**WRITTEN REQUEST:** Count how many lines of the data below contain the word "appliqués". Reply with the number alone.

**AVAILABLE DATA:**
━━━

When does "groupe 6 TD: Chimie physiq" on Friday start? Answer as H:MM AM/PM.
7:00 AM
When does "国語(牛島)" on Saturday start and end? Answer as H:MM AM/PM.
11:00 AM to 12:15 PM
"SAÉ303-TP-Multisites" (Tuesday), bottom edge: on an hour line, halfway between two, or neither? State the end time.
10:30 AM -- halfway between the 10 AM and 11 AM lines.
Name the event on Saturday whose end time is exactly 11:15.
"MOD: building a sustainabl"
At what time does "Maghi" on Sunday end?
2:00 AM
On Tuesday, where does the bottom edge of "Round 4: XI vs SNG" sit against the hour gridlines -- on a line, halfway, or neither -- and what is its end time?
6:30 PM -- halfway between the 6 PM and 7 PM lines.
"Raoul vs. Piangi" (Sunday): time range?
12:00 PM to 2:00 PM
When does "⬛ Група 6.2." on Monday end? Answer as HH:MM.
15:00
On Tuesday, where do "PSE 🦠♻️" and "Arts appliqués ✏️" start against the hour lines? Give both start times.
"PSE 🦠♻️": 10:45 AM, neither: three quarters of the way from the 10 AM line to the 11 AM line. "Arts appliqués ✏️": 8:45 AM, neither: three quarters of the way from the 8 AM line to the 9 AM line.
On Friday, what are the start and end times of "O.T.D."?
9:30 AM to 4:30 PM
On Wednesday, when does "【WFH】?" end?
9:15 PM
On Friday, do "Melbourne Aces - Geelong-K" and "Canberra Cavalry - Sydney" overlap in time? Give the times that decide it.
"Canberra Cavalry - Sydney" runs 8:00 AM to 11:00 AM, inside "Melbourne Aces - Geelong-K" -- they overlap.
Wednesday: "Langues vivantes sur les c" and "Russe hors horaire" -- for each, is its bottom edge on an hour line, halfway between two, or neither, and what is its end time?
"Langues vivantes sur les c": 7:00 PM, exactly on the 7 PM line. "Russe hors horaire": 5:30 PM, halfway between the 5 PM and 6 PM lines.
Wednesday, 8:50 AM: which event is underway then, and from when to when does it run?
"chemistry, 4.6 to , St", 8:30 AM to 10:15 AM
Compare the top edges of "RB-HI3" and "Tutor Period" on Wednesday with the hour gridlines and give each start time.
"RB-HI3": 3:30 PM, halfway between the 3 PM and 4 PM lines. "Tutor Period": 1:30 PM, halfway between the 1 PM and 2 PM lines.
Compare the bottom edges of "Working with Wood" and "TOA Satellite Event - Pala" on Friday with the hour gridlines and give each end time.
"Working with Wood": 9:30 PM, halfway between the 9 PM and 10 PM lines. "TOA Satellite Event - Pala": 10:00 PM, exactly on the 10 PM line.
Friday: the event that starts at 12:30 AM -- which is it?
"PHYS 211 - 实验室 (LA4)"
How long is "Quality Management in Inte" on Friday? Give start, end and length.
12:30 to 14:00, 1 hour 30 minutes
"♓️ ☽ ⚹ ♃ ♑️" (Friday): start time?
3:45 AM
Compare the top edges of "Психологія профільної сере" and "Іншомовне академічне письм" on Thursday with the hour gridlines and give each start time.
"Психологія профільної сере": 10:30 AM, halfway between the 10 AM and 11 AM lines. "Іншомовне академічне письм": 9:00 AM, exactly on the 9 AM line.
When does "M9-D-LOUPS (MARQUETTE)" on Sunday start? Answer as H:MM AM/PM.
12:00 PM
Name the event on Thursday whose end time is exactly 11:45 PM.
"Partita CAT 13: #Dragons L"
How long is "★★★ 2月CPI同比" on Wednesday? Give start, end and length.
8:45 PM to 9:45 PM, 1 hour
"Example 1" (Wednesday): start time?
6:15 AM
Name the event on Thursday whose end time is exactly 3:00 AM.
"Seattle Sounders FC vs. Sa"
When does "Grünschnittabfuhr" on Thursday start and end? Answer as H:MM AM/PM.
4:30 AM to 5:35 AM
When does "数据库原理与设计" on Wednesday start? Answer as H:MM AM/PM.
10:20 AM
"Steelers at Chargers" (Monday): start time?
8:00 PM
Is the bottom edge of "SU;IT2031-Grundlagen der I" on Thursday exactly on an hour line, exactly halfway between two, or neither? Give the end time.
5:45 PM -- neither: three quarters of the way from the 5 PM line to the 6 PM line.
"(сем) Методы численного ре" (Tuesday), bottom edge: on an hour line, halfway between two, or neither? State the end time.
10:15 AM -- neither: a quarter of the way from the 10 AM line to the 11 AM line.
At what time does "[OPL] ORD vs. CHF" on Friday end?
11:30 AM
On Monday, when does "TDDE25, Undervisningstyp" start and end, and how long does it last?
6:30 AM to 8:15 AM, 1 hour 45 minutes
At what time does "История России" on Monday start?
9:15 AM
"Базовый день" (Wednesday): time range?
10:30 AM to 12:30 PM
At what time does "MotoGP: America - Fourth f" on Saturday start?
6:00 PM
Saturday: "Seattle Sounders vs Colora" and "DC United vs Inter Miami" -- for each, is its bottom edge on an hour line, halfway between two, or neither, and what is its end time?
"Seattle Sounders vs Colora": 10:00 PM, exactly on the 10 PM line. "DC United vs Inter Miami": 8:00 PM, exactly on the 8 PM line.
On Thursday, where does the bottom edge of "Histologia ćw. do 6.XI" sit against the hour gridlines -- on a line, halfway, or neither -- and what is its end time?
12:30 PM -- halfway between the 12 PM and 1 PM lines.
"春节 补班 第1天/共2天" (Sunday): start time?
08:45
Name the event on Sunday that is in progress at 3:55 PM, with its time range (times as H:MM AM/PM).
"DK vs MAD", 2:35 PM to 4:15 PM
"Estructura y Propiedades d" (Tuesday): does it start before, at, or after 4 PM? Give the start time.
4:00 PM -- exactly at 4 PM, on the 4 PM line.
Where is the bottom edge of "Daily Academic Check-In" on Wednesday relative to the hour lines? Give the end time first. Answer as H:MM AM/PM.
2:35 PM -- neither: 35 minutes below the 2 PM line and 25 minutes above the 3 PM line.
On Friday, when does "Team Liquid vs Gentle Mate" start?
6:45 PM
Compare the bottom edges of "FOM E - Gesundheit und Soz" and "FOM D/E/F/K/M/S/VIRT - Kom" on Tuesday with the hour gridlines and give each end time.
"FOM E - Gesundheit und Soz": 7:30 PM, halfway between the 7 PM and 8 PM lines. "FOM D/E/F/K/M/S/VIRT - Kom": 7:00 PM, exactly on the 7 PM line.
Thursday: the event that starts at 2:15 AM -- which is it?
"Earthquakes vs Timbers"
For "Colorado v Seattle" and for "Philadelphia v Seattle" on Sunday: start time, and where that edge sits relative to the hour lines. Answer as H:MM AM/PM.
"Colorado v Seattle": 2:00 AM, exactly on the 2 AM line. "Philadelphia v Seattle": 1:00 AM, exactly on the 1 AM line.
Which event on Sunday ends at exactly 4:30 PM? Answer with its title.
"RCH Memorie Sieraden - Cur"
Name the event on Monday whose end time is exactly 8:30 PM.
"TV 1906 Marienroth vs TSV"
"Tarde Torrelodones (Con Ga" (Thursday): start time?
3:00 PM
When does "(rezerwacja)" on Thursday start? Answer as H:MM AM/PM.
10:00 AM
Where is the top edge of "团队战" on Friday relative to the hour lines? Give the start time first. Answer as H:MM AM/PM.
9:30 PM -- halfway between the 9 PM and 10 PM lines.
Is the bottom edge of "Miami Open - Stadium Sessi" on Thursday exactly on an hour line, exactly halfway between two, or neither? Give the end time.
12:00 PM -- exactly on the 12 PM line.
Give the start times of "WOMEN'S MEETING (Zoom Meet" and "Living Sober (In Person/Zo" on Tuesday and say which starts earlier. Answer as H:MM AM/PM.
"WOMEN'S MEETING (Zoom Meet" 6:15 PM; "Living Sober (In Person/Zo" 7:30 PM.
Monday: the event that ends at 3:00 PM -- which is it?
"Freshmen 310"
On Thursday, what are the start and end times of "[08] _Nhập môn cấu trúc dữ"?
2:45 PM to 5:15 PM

━━━

**OUTPUT BELOW:** 2